Yeah, we’re all “little motor” users. No tolling motor, no bassin’ fishin’. Just the way it is.

Back in the days of canoes and rowboats, before affording a boat was an option, I used oars to get around because that’s all there was.

(Reminds me of the time I took my now wife – way before we were married – on her first fishin’ trip. She was enthusiastic, which I thought was cool. Turns out she expected a leisurely day of grabbing food and beverages out of a cooler. Instead I handed her a spinning rod with an 1/8-oz jig and curly tail grub, and said, “Here ya go, have at it”…lol.)

So we all probably used paddles at one point, but lately? And would there be a reason to? Maybe. Check this quote:

The shallow, weedy lake that Jackson fishes isn’t suited for modern fishing. It is so choked with weeds that a bass boat with a big outboard and a trolling motor would constantly be tangled in vegetation.

But it’s perfectly suited for Sonnett. He uses a small V-bottom boat with a small motor to get to the general area he wants to fish. Then he uses oars to reach specific spots.

“It’s important not to make a lot of noise when you’re fishing out here,” he said. “In this shallow water, the bass spook easily.

“But if you use oars and stay quiet, you can sneak up on them.”

That’s from this article about a guy in Michigan who likes to fish the old-fashioned way. He uses old rods and reels, and antique baits like the Dying Quiver topwater he used on that weed-choked lake.
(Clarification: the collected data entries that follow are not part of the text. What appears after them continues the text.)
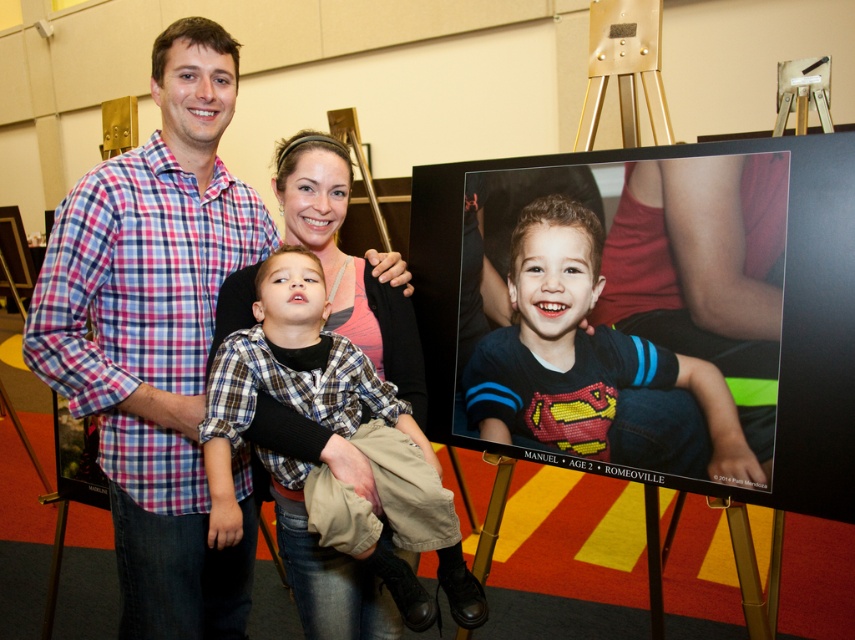
Is plaid cotton shirt at center bigger than plaid fabric shirt at center?

Correct, plaid cotton shirt at center is larger in size than plaid fabric shirt at center.

Is point (184, 230) farther from camera compared to point (438, 544)?

Yes.

Is point (245, 477) farther from camera compared to point (278, 323)?

Yes.

Where is `plaid cotton shirt at center`? The width and height of the screenshot is (855, 640). plaid cotton shirt at center is located at coordinates (155, 333).

Does superman t-shirt at center have a lesser width compared to plaid fabric shirt at center?

Incorrect, superman t-shirt at center's width is not less than plaid fabric shirt at center's.

The image size is (855, 640). Describe the element at coordinates (582, 356) in the screenshot. I see `superman t-shirt at center` at that location.

Measure the distance between point (528,400) and camera.

1.70 meters

In order to click on superman t-shirt at center in this screenshot , I will do `click(582, 356)`.

Which is behind, point (207, 224) or point (506, 410)?

Positioned behind is point (506, 410).

Image resolution: width=855 pixels, height=640 pixels. In order to click on plaid cotton shirt at center in this screenshot , I will do `click(155, 333)`.

Is point (83, 243) farther from viewer compared to point (616, 449)?

That is False.

Locate an element on the screen. plaid cotton shirt at center is located at coordinates (155, 333).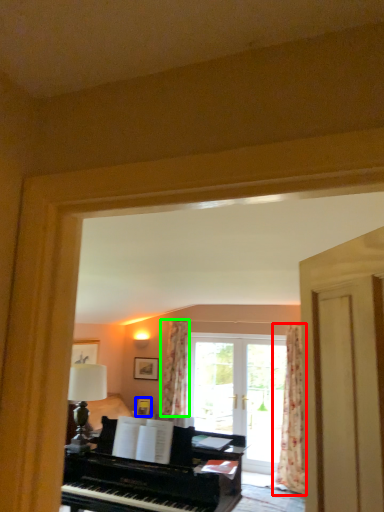
Question: Which object is positioned farthest from curtain (highlighted by a red box)? Select from picture frame (highlighted by a blue box) and curtain (highlighted by a green box).

Choices:
 (A) picture frame
 (B) curtain

Answer: (A)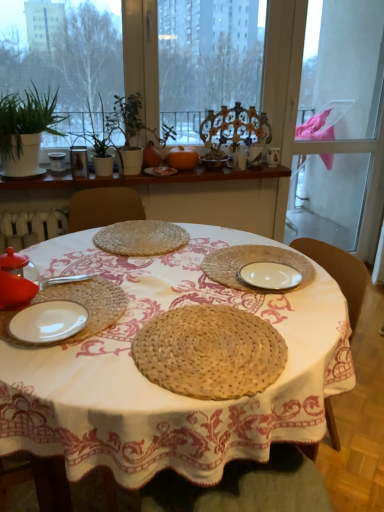
Image resolution: width=384 pixels, height=512 pixels. In order to click on free space that is in between white glossy plate at lower left, which is the fourth plate in back-to-front order, and woven straw placemat at center, which is the 4th plate in bottom-to-top order in this screenshot , I will do (110, 273).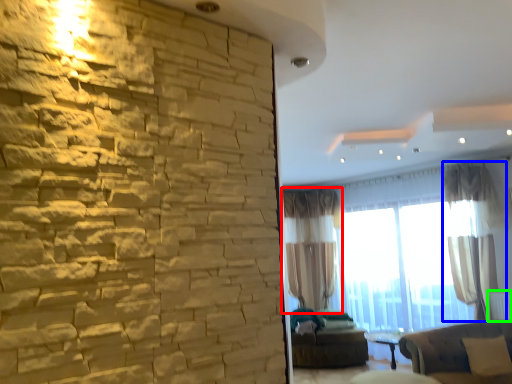
Question: Considering the real-world distances, which object is farthest from curtain (highlighted by a red box)? curtain (highlighted by a blue box) or radiator (highlighted by a green box)?

Choices:
 (A) curtain
 (B) radiator

Answer: (B)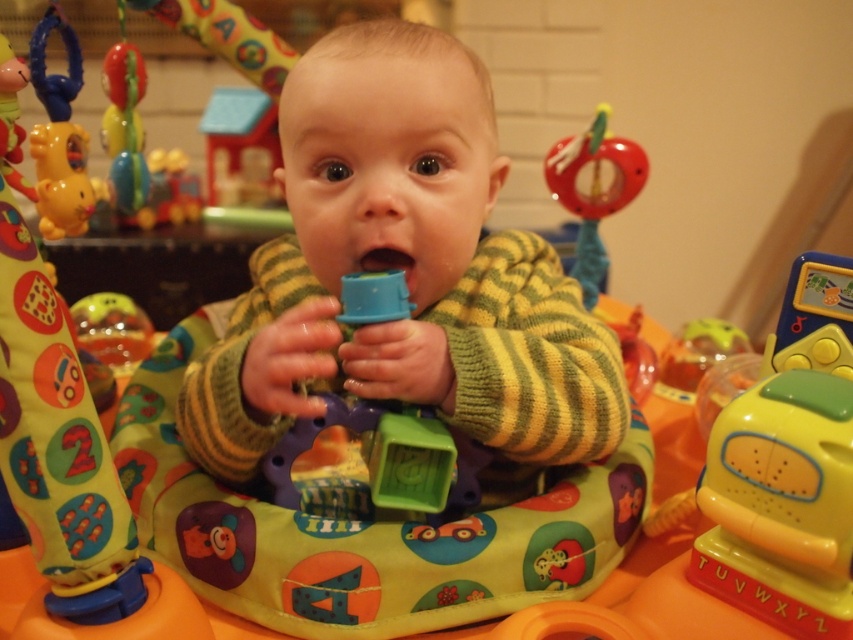
Question: Is blue plastic cup at center above translucent plastic ball at lower left?

Choices:
 (A) yes
 (B) no

Answer: (B)

Question: Among these objects, which one is farthest from the camera?

Choices:
 (A) knitted green sweater at center
 (B) translucent plastic cup at center
 (C) translucent plastic ball at lower left

Answer: (C)

Question: Which object is closer to the camera taking this photo?

Choices:
 (A) blue rubber mouth at center
 (B) translucent plastic ball at lower left
 (C) rubberized red teething ring at upper right
 (D) blue plastic cup at center

Answer: (D)

Question: Which object appears closest to the camera in this image?

Choices:
 (A) knitted green sweater at center
 (B) translucent plastic ball at lower left
 (C) blue plastic cup at center

Answer: (A)

Question: Does translucent plastic ball at lower left lie behind blue rubber mouth at center?

Choices:
 (A) no
 (B) yes

Answer: (B)

Question: Is knitted green sweater at center wider than translucent plastic ball at lower left?

Choices:
 (A) yes
 (B) no

Answer: (A)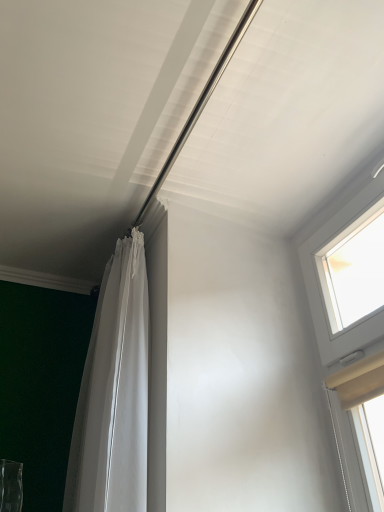
Measure the distance between white sheer curtain at left and camera.

white sheer curtain at left and camera are 36.81 inches apart.

The height and width of the screenshot is (512, 384). Describe the element at coordinates (114, 393) in the screenshot. I see `white sheer curtain at left` at that location.

Find the location of a particular element. white sheer curtain at left is located at coordinates (114, 393).

You are a GUI agent. You are given a task and a screenshot of the screen. Output one action in this format:
    pyautogui.click(x=<x>, y=<y>)
    Task: Click on the white sheer curtain at left
    
    Given the screenshot: What is the action you would take?
    pyautogui.click(x=114, y=393)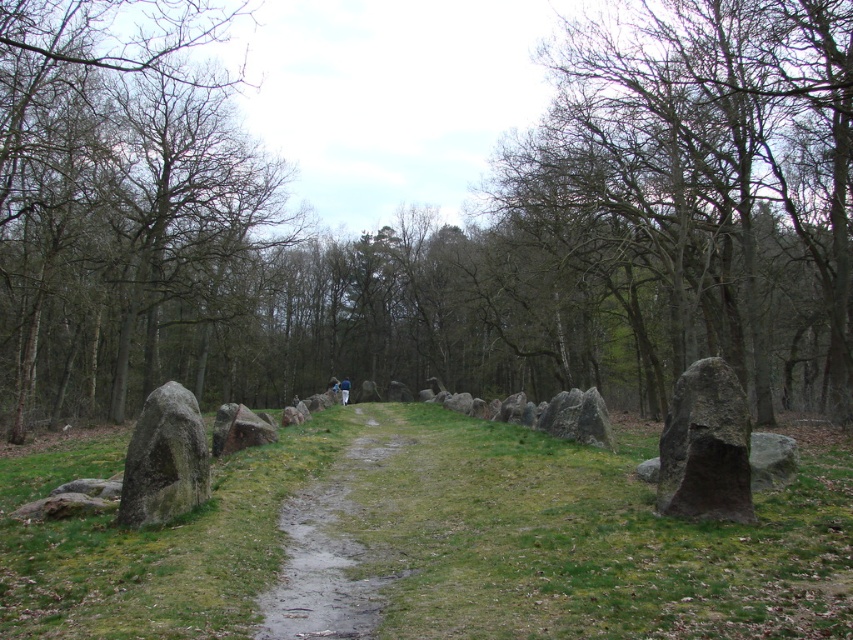
Question: Which of the following is the closest to the observer?

Choices:
 (A) (x=843, y=292)
 (B) (x=349, y=502)

Answer: (B)

Question: Which point is closer to the camera?

Choices:
 (A) damp dirt path at center
 (B) gray stone boulder at left
 (C) blue fabric person at center

Answer: (A)

Question: Can you confirm if dark gray stone at right is wider than gray stone boulder at left?

Choices:
 (A) no
 (B) yes

Answer: (A)

Question: Can you confirm if smooth brown tree trunk at left is smaller than damp dirt path at center?

Choices:
 (A) yes
 (B) no

Answer: (B)

Question: Estimate the real-world distances between objects in this image. Which object is farther from the green grassy at center?

Choices:
 (A) smooth brown tree trunk at left
 (B) damp dirt path at center

Answer: (A)

Question: Where is smooth stone forest at center located in relation to damp dirt path at center in the image?

Choices:
 (A) left
 (B) right

Answer: (A)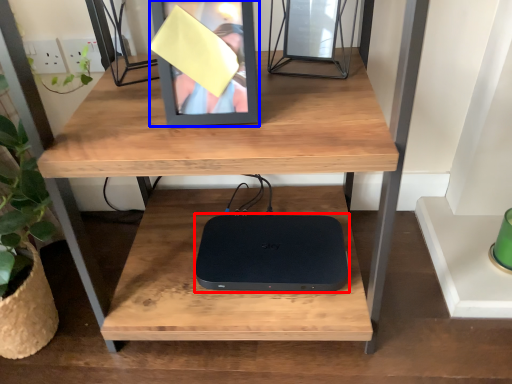
Question: Among these objects, which one is nearest to the camera, computer (highlighted by a red box) or picture frame (highlighted by a blue box)?

Choices:
 (A) computer
 (B) picture frame

Answer: (B)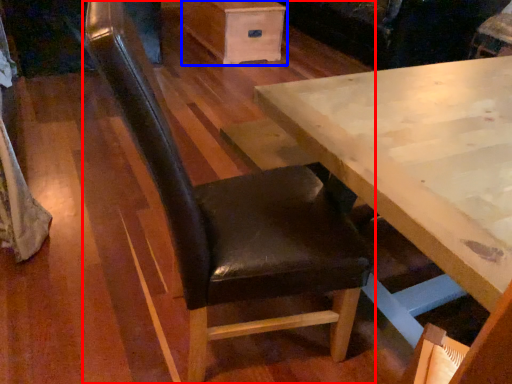
Question: Which of the following is the farthest to the observer, chair (highlighted by a red box) or drawer (highlighted by a blue box)?

Choices:
 (A) chair
 (B) drawer

Answer: (B)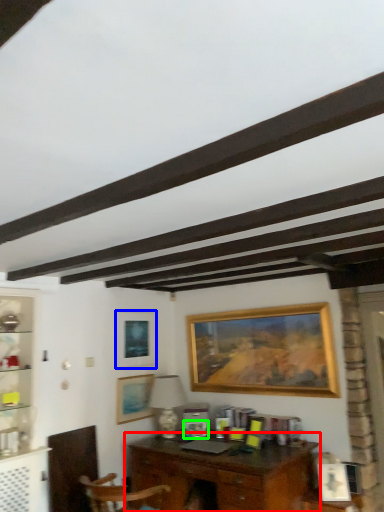
Question: Which object is the farthest from desk (highlighted by a red box)? Choose among these: picture frame (highlighted by a blue box) or picture frame (highlighted by a green box).

Choices:
 (A) picture frame
 (B) picture frame

Answer: (A)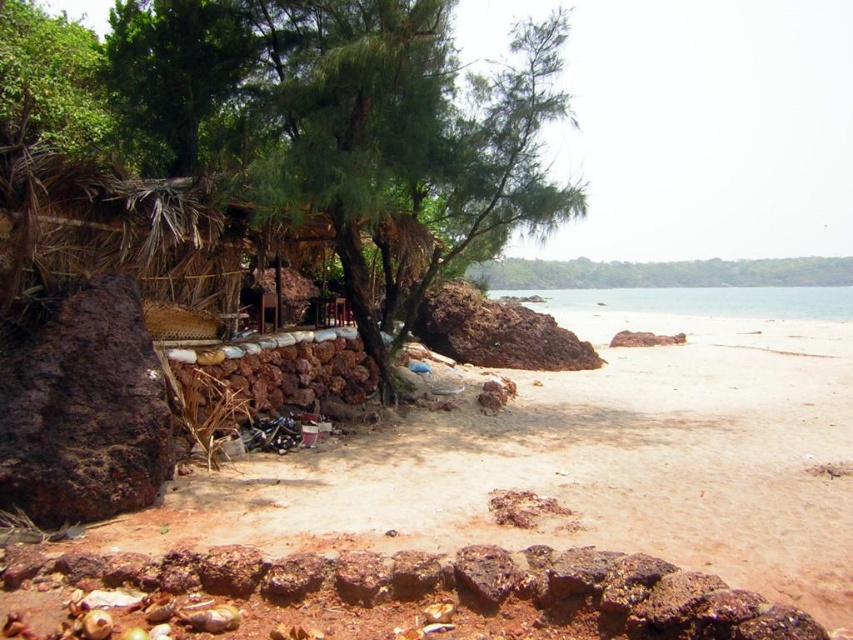
Question: Is brown rock at left bigger than clear water at right?

Choices:
 (A) yes
 (B) no

Answer: (B)

Question: Which point is closer to the camera?

Choices:
 (A) brown rock at left
 (B) green leafy tree at left

Answer: (A)

Question: Does green leafy tree at left appear on the left side of rusty stone wall at lower left?

Choices:
 (A) no
 (B) yes

Answer: (B)

Question: Which of these objects is positioned closest to the green leafy tree at left?

Choices:
 (A) clear water at right
 (B) rusty stone wall at lower left
 (C) brown rock at left

Answer: (C)

Question: Can you confirm if brown rock at left is positioned to the right of rusty stone wall at lower left?

Choices:
 (A) no
 (B) yes

Answer: (B)

Question: Based on their relative distances, which object is farther from the clear water at right?

Choices:
 (A) green leafy tree at left
 (B) rusty stone wall at lower left

Answer: (B)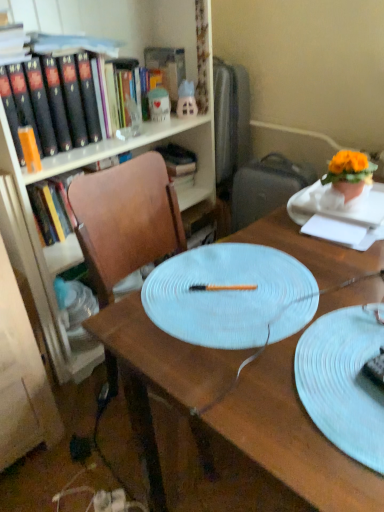
Question: Is white paper at upper right not close to orange matte book at left, positioned as the 1th book in front-to-back order?

Choices:
 (A) no
 (B) yes

Answer: (A)

Question: Does white paper at upper right have a larger size compared to orange matte book at left, the 2th book positioned from the right?

Choices:
 (A) yes
 (B) no

Answer: (B)

Question: Is white paper at upper right not within orange matte book at left, positioned as the 1th book in front-to-back order?

Choices:
 (A) no
 (B) yes

Answer: (B)

Question: From the image's perspective, is white paper at upper right below orange matte book at left, which appears as the first book when viewed from the left?

Choices:
 (A) no
 (B) yes

Answer: (B)

Question: Does white paper at upper right turn towards orange matte book at left, which appears as the first book when viewed from the left?

Choices:
 (A) yes
 (B) no

Answer: (B)

Question: Would you say chocolate cake at center is inside or outside gray fabric suitcase at right?

Choices:
 (A) outside
 (B) inside

Answer: (A)

Question: In terms of width, does chocolate cake at center look wider or thinner when compared to gray fabric suitcase at right?

Choices:
 (A) thin
 (B) wide

Answer: (A)

Question: Does point (382, 381) appear closer or farther from the camera than point (248, 198)?

Choices:
 (A) closer
 (B) farther

Answer: (A)

Question: Considering the positions of chocolate cake at center and gray fabric suitcase at right in the image, is chocolate cake at center bigger or smaller than gray fabric suitcase at right?

Choices:
 (A) big
 (B) small

Answer: (B)

Question: From a real-world perspective, is white paper at upper right physically located above or below wooden desk at center?

Choices:
 (A) above
 (B) below

Answer: (A)

Question: From the image's perspective, relative to wooden desk at center, is white paper at upper right above or below?

Choices:
 (A) above
 (B) below

Answer: (A)

Question: Based on their positions, is white paper at upper right located to the left or right of wooden desk at center?

Choices:
 (A) right
 (B) left

Answer: (A)

Question: Is white paper at upper right wider or thinner than wooden desk at center?

Choices:
 (A) wide
 (B) thin

Answer: (B)

Question: Is matte white ceramic mug at upper center, the first toy positioned from the left, inside the boundaries of chocolate cake at center, or outside?

Choices:
 (A) outside
 (B) inside

Answer: (A)

Question: Is matte white ceramic mug at upper center, the first toy positioned from the left, taller or shorter than chocolate cake at center?

Choices:
 (A) tall
 (B) short

Answer: (A)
Ever pole or row into shallow areas so as not to spook fish? (Examples other than bedding fish.)

2 Comments

2 Comments

  1. Mike Fillmer

    August 18, 2011 at 11:12 am

    That’s how I started in the late ’50’s with my Granddad in Lake Wales, FL. Jon boat and oars…great memories!

  2. Alex

    August 18, 2011 at 11:30 am

    Bill Plummer, the pioneer of topwater frog fishing, and member of the Freshwater Fishing Hall of Fame used oars and a wooden boat until the day he died several years ago. Probably caught more bass — especially lunkers than anybody in history. He lived in Westborough, MA and snuck around local New England ponds in a car topper. I’ll never forget him!